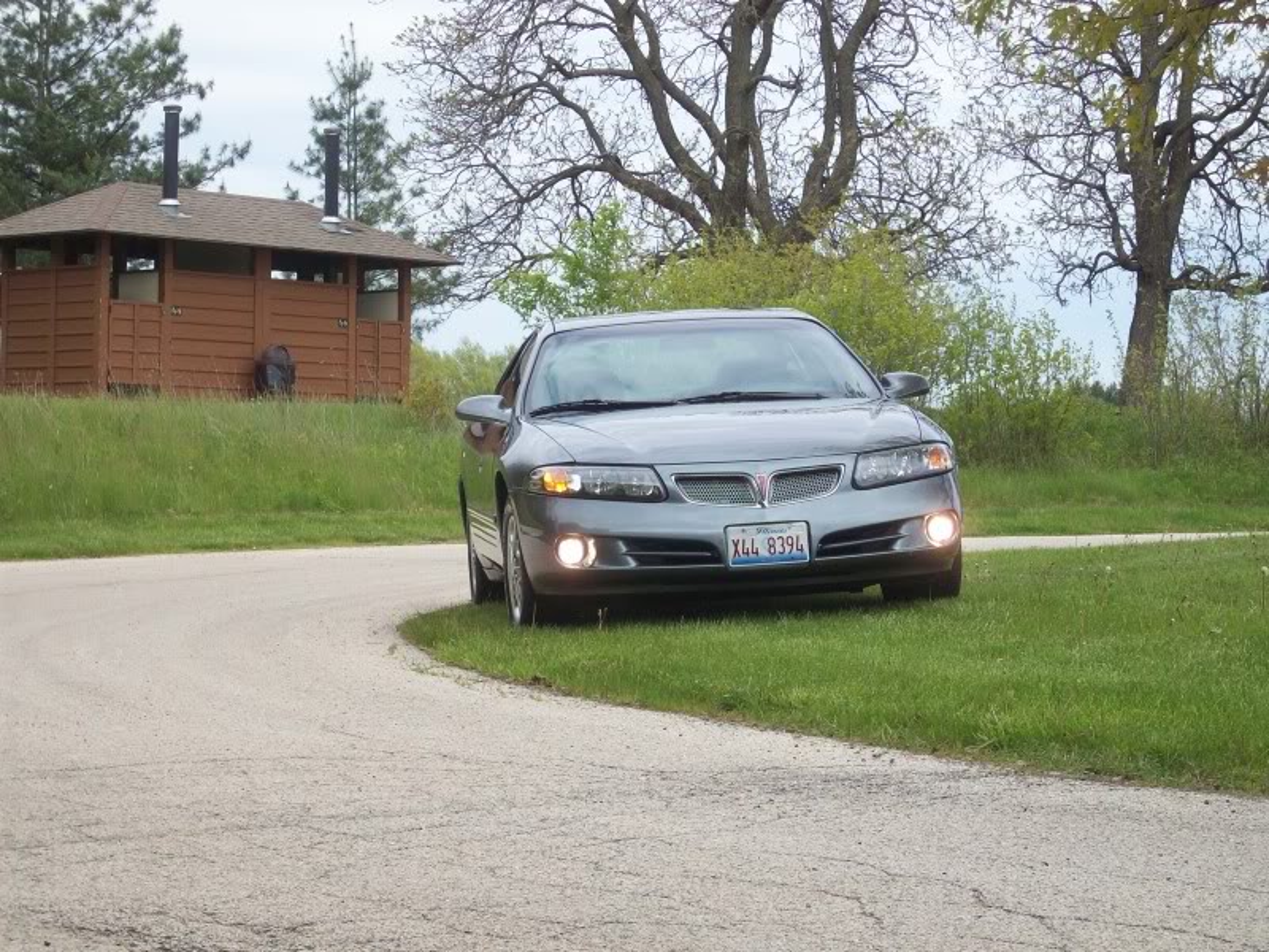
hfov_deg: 21.3
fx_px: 3373
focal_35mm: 92
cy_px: 476
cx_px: 634
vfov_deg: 16.1
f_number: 4.7
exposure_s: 1/329
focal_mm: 15.3
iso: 80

════════

**YOUR GOAL**
Reproduce each entry exactly as given; no pictures, please.

**OUTPUT BELOW**
hfov_deg: 21.3
fx_px: 3373
focal_35mm: 92
cy_px: 476
cx_px: 634
vfov_deg: 16.1
f_number: 4.7
exposure_s: 1/329
focal_mm: 15.3
iso: 80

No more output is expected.